Dès la première scène, très travaillée, Javier Bardem et Victoria Luengo se retrouvent sur un tournage sans presque rien connaître de leurs personnages ni de ce qui va se jouer entre eux. Ils improvisent beaucoup, cherchent leurs mots, parlent une sorte de langue de bois maladroite, se jaugent sans parvenir à trouver la bonne distance. On ne sait pas exactement qui ils sont l’un pour l’autre, et cette incertitude rend la scène étrangement inconfortable. Les champs-contrechamps, très simples, les maintiennent d’ailleurs constamment séparés. Tout est déjà là : le trouble, le non-dit, et cette impression qu’un événement est en train de se produire sous nos yeux sans que nous en comprenions encore les règles.


Puis le film se déplie comme une mise en abyme vertigineuse. L’être aimé est un film sur un tournage, mais aussi sur le pouvoir du réalisateur, sur les acteurs et sur ce que le cinéma peut faire subir au réel. Sorogoyen brouille constamment les frontières entre fiction et vécu : le Sahara, qui renvoie à Bardem lui-même, les Canaries où il est né et où le film est tourné, des références au premier film du cinéaste, des éléments familiaux, des faits réels plus ou moins dissimulés… Tout semble renvoyer à quelque chose qui existe en dehors du film. On finit par ne plus très bien savoir ce qui relève du personnage, de l’acteur ou du réalisateur. Et cette confusion, loin d’être un simple jeu formel, nourrit directement le malaise.


Au centre, il y a surtout Esteban Martínez, réalisateur tout-puissant, tyrannique, égocentrique, émotionnellement manipulateur, mais aussi profondément investi dans son travail, perfectionniste et persuadé d’exiger le meilleur de ses acteurs pour leur propre bien. C’est toute l’ambiguïté du personnage : il n’est pas simplement un despote qui abuse de son pouvoir. Il croit sincèrement que la souffrance peut produire quelque chose de grand, et que si le film est réussi, tout le monde en sortira gagnant. Cette conviction ne justifie évidemment rien, mais elle rend ses débordements autrement plus troublants.


Une scène, notamment, est proprement sidérante : un immense plan-séquence, d’une virtuosité folle, dans lequel le réalisateur laisse éclater sa colère et abuse ouvertement de son pouvoir. La scène est à la fois grandiose, choquante et terriblement vraisemblable. On est mal à l’aise parce que ce qui se passe paraît monstrueux, mais aussi parce qu’on comprend exactement comment un tournage peut en arriver là. Bardem y est exceptionnel. Sorogoyen réussit alors quelque chose de rare : nous faire ressentir la violence du pouvoir sans avoir besoin de la surligner.

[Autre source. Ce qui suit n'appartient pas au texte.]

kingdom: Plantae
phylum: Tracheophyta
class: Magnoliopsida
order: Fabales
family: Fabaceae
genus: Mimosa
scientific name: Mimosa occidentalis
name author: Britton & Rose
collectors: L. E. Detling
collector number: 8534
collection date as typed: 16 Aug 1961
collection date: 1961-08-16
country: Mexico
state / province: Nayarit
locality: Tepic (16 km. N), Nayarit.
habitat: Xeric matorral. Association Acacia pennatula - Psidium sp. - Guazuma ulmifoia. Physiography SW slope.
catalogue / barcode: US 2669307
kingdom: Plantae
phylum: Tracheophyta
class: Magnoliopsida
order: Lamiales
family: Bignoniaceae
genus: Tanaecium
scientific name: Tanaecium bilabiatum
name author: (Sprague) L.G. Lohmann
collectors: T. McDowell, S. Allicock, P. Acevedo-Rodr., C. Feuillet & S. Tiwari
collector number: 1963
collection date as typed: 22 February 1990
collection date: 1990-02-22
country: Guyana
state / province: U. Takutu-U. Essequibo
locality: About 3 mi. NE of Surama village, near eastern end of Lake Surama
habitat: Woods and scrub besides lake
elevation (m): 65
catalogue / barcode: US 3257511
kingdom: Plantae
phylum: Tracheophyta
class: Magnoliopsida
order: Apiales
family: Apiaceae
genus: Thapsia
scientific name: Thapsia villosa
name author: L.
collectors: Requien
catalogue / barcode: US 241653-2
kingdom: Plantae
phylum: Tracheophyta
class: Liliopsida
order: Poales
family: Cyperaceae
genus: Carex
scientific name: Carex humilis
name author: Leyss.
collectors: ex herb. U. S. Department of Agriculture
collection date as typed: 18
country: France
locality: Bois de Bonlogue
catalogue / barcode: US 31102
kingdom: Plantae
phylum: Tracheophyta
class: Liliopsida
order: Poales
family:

Et derrière le réalisateur se révèle progressivement le père. Après avoir disparu pendant des années, Esteban veut renouer avec sa fille et réparer ce qu’il a laissé derrière lui. Mais il ne sait manifestement pas aimer autrement qu’en prenant les commandes. Il veut l’aider, la lancer dans le cinéma, la protéger, mais aussi la faire souffrir pour qu’elle grandisse. Paternaliste et manipulateur, parfois népotique, il reproduit avec elle ce qu’il fait avec ses acteurs : imposer sa vision au nom du bien de l’autre. Face à lui, la fille, longtemps couvée par sa mère, réagit davantage par instinct que par compréhension. Elle semble avoir du mal à démêler ce qu’elle ressent de ce qu’on attend d’elle. Et plus leur relation se précise, plus apparaît quelque chose de beaucoup moins confortable qu’un simple conflit entre un père absent et une fille blessée : deux êtres qui se ressemblent peut-être trop, et qui ne savent pas comment se retrouver.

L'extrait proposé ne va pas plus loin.